#### YOUR TASK:
Retype the passage on brain and cognitive sciences research between "Virtual-reality systems allow" and "in laboratory animals.", inclusive.

Start of SOURCE EXTRACT

Structural analysis approaches include voxel-based morphometry and cortical thickness analysis, fiber tractography, and lesion overlap analysis. Investigations employ these complementary tools to understand the neural bases of conceptual knowledge, perception and motor planning, language, decision-making, learning, and memory. Current research uses brain imaging technologies to study cognitive phenomena in human infants, children, and adults as well as neuropsychological populations. Student research projects in cognitive neuroscience are shaped by the department's strong emphasis on combining behavioral, computational, and neural investigations.
A research-dedicated 3T MRI machine (pictured right) is operated by the Rochester Center for Brain Imaging – a multi-department neuroimaging research center that is closely affiliated with the Department of Brain and Cognitive Sciences and also includes faculty from engineering, physics, computer science, and medicine. Individual investigators also have access to shared EEG, TMS, and BrainSight instrumentation.
Students and faculty in BCS employ animal models to uncover fundamental mechanisms by which neural circuits in the brain give rise to basic aspects of mental function, including perception, decision-making, attention, working memory, learning, motor planning, and judgments of value. BCS research laboratories are equipped for studies with non-human primates, birds, and rodents. Modern equipment allows recording of action potentials from populations of neurons in alert trained animals, along with simultaneous monitoring of eye and head movements.
Virtual-reality systems allow animals to forage in or navigate through artificial environments which can be precisely controlled. MRI and BrainSight facilities are available for structural and functional mapping of brain regions in laboratory animals.

End of SOURCE EXTRACT
Start of ENTRIES SHOWN

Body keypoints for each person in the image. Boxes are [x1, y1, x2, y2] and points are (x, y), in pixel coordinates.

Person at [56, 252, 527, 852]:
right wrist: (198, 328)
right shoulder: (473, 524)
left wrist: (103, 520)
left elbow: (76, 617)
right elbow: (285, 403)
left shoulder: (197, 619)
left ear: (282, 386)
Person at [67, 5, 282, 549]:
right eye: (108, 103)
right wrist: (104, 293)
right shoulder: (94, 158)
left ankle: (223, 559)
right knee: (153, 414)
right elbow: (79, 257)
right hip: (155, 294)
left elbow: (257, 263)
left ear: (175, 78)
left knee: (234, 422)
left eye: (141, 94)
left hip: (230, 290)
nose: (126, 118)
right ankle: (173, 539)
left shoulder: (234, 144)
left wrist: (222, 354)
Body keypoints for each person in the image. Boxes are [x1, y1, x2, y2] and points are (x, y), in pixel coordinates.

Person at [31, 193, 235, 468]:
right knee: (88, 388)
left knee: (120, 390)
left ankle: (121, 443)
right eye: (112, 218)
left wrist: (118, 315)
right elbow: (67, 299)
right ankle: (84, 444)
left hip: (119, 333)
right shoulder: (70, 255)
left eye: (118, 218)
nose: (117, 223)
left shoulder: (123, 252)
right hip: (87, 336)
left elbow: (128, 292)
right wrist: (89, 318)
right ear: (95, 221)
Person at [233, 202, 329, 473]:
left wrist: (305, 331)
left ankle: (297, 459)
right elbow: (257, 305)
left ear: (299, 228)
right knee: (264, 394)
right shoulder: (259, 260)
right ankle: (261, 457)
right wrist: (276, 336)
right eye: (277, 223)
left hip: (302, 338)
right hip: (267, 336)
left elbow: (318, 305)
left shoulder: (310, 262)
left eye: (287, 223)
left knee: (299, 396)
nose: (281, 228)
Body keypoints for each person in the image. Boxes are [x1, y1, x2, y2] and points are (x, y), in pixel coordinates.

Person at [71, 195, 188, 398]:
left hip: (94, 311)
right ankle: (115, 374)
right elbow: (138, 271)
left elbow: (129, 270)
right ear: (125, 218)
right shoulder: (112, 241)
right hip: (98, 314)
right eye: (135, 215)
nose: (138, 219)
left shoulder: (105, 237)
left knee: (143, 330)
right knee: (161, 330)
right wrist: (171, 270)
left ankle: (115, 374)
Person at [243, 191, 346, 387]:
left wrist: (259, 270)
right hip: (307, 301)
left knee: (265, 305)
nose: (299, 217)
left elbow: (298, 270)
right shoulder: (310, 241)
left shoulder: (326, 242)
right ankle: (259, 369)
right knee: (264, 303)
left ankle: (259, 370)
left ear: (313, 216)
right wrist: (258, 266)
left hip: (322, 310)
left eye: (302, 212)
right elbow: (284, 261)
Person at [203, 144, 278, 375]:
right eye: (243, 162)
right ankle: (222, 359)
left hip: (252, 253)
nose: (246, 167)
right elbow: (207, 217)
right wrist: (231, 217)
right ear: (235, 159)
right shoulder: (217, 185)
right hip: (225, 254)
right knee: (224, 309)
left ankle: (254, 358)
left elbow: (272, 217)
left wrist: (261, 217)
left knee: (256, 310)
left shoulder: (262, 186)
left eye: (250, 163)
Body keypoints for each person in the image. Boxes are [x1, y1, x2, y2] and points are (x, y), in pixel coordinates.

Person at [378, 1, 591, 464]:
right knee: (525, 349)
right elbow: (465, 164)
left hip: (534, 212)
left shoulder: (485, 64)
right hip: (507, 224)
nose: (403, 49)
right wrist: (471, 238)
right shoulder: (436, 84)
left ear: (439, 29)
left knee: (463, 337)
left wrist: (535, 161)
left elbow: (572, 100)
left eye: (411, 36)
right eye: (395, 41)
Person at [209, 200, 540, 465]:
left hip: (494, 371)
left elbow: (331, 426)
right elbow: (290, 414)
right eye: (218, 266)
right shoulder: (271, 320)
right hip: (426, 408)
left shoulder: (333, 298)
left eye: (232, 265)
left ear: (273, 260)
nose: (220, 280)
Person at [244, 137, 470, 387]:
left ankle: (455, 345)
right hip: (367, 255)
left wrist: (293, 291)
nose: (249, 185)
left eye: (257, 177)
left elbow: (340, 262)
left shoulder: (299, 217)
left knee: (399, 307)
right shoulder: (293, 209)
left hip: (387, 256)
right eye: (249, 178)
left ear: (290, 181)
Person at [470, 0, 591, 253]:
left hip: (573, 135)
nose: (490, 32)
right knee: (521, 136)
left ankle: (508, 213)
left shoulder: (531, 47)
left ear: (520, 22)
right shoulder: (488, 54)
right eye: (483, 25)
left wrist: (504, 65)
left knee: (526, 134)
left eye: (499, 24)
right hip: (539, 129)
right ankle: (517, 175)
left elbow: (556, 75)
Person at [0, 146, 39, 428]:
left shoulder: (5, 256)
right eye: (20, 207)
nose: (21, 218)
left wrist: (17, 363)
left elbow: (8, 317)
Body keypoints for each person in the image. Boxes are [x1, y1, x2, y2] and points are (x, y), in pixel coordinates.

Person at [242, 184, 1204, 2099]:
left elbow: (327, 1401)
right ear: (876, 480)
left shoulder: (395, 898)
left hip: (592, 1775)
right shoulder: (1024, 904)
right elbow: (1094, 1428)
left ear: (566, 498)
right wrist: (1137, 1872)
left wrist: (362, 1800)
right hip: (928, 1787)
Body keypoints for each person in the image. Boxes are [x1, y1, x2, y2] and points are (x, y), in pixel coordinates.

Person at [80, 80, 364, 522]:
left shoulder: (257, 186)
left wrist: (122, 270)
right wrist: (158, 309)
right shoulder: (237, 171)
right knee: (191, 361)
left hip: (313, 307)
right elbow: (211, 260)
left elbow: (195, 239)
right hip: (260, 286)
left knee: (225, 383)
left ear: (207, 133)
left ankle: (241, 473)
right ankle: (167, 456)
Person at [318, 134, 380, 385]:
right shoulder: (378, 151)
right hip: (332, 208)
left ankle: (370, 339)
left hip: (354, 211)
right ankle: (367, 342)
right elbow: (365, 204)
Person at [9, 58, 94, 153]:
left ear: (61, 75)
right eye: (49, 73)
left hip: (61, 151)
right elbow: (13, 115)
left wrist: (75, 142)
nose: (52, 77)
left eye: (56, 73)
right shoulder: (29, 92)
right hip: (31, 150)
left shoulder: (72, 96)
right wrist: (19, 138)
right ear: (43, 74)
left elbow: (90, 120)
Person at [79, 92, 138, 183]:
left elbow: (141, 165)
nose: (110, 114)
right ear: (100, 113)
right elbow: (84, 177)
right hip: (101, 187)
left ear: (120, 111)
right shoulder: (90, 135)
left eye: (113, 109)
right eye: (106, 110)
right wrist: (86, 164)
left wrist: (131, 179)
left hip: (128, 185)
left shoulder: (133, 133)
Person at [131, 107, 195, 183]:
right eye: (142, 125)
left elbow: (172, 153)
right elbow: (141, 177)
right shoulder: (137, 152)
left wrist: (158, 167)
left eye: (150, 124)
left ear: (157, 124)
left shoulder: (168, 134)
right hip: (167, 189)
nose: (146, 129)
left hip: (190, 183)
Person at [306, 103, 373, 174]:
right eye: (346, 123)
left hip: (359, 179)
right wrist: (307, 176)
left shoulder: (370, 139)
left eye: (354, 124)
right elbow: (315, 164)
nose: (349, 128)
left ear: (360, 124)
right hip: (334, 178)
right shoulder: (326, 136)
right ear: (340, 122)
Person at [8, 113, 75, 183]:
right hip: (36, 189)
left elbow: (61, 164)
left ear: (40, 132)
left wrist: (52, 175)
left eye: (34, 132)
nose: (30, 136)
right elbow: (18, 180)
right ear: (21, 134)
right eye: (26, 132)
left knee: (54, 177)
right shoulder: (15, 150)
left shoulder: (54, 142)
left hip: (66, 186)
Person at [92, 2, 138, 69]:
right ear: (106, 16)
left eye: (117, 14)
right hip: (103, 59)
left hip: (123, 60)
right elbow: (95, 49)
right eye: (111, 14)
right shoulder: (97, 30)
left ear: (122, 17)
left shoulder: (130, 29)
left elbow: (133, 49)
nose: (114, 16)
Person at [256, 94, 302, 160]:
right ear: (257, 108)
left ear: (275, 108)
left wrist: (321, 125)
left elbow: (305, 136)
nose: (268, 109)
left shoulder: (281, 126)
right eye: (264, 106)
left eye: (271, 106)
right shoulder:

End of ENTRIES SHOWN

#### RESPONSE:
Virtual-reality systems allow animals to forage in or navigate through artificial environments which can be precisely controlled. MRI and BrainSight facilities are available for structural and functional mapping of brain regions in laboratory animals.